Case in point lately:  my brother.  I only have two siblings, which are in reality half siblings.  It was a point of pride in my life that, to quote my Mom’s mantra about the situation, my siblings were “real siblings to me”.   I don’t have any full-blooded siblings, so I honestly don’t know what the difference would be anyway.  So I grew up with this underlying assumption that my siblings are my siblings are my siblings.  And that even though my brother and sister have other step- (and maybe half-?) siblings, they were sort of inconsequental, because the three of us were The Family Unit.  So my brother, like any real brother, would want to stand up for me, to protect me, to guide me through life… to deal with me, at all.  Turns out, my brother doesn’t like me.  Turns out, he maybe doesn’t like anyone.  But I’m pretty sure, standing from where I am now, that my brother never thought of me as a real sister, as a real part of his life, or as anything more than the kid his mom had to replace him.  I know he’s fucked up, so maybe this isn’t all his intention.  The feeling stands though:  when people ask if I have any siblings, do I still tell them I have two?  What does it mean to have a half-brother you thought was an enduring force in your life, who it turns out you’ve seen less of than some of your cousins?  And who doesn’t seem to regard your existance as noteworthy at all?  I haven’t even seen him in five years.  I haven’t spoken directly to him since… I can’t remember when.  We had one nice conversation once after he got out of the Army.  So I must have been in… high school?

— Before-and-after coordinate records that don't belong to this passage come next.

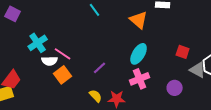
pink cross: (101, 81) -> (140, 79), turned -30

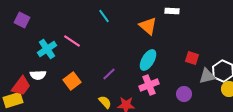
pink line: (63, 54) -> (72, 41), moved
white semicircle: (50, 61) -> (38, 75), moved
gray triangle: (198, 70) -> (207, 76), turned -42

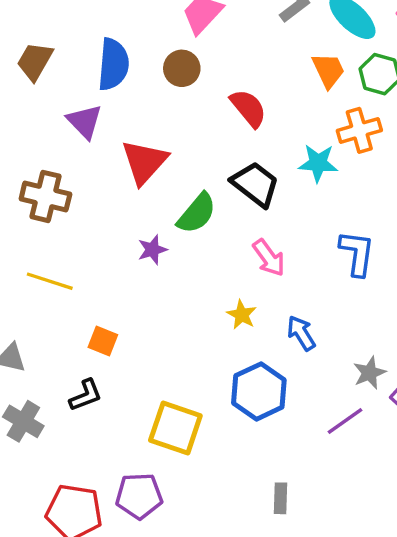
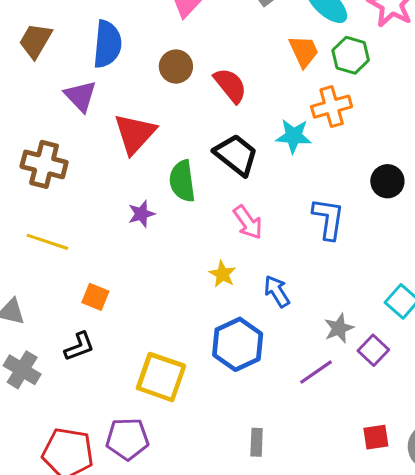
brown circle: (182, 68) -> (176, 67), moved
green semicircle: (197, 213) -> (182, 181), turned 132

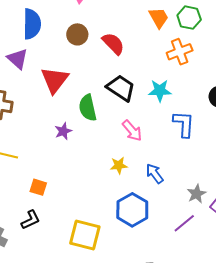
cyan star: (294, 136) -> (160, 91), moved
yellow star: (223, 274) -> (119, 165), turned -30

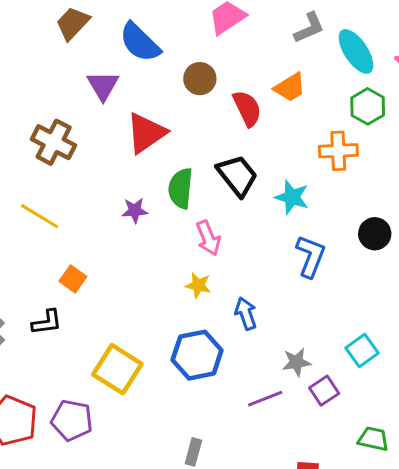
orange trapezoid: (159, 18) -> (290, 87), moved, turned 70
blue semicircle: (32, 24) -> (140, 42), turned 116
pink arrow: (132, 131) -> (208, 238), moved

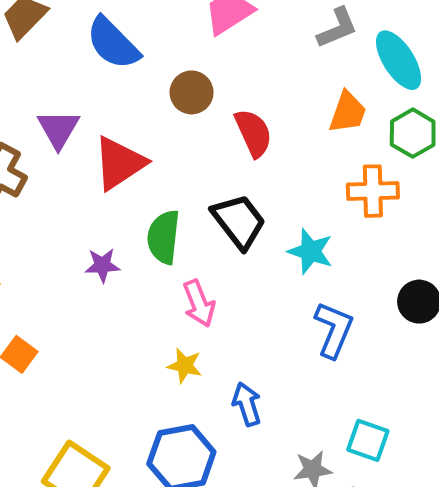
purple triangle: (103, 86) -> (58, 129), moved
orange trapezoid: (290, 87) -> (348, 112), moved, turned -40
cyan square: (362, 351) -> (368, 440), moved, turned -36

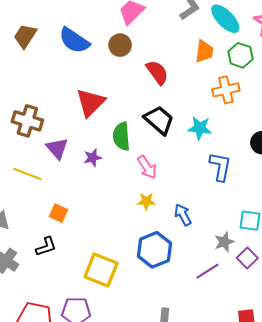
brown circle: (192, 92) -> (120, 45), moved
purple triangle: (58, 129) -> (57, 148), moved

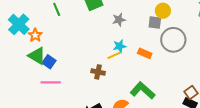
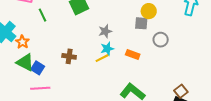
gray star: (119, 20) -> (105, 31), moved
gray circle: (173, 40) -> (161, 40), size x0.6
brown cross: (98, 72) -> (69, 56), moved

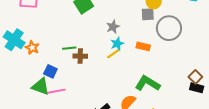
green line: (43, 15) -> (69, 48), moved, turned -64
gray circle: (161, 40) -> (169, 28), size x1.6
green triangle: (25, 62) -> (41, 86), moved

I degree from the point. What I’m attempting to pontificate on is the fact that bunch of seemingly fundamental things that formed the basis of how I viewed life seem to have been good faith assumptions based on what things the people around me told me were true.  And I’m filling with this creeping sense of injustice I’ll eventually have to let out, or somehow get over.  Maybe these were feelings I was supposed to deal with 10 years ago.  In some ways, I think I must be as naive as ever.  But I just don’t see how I can progress in Life (big “L”) without figuring out whether the fundamentals of my outlook are sound.  And they’re not looking very sound.

I’ll sign off with a quote from my past self.  Context:  this is me, in my senior year of high school.  I’m living in a hotel, because my parents have moved to a different city, but wanted me to finish school in the same place.   I’m about to take the IB French test, and I think I already know that I’ll be moving to California in August to go to USC.  My life is basically filled with being an honors student, and trying to date an exchange student, which is going pretty shittily.  But I am surrounded by good friends (Tiffy, mostly) who are keeping me bouyant and I’ve got my eyes securely locked on the future.  This was my May 14th, 2001:

I’ll keep this short this morning.. partly because I need to bust out to get to my test, and partly because I dont remember what really happened, and what I dreamed.. but I just had the strangest night..

I guess about 1:30 some random girl screamed in the hallway, and woke me up.. I gave it a big, “what’s this for?” and went back to sleep.. and then someone randomly decided that they wanted in my room and kept trying to open my door, so that really woke me up.. on top of that someone kept going in and out of their room and the doors in this place make the biggest loudest closing sound.. so all of this caused me not to really get any sleep after 1:30 which is bad, because i was planning on being very rested for this french test.. but oh well. After that I just kept dreaming about all this weird stuff.. girls getting kidnapped and people trying to barge into my room.. it doens’t sound so bad on the LJ but I was sort of disturbed…

but it all really worked out for the best, because my alarm wasn’t set and so after spending this whole sleepless night i was like, “hey, i should be getting up.. where’s my alarm?” ..so I guess being tired is the price i’ll pay for being awake. bleh. i need to get outta here…. but not before i say, “bonne chance!” to myself :)

It’s okay, past Laurie, it all works out.  And you did pretty good on that French test, despite the weird day.  In fact, you remember that French test much better than you remember this odd night.  So no need to fret.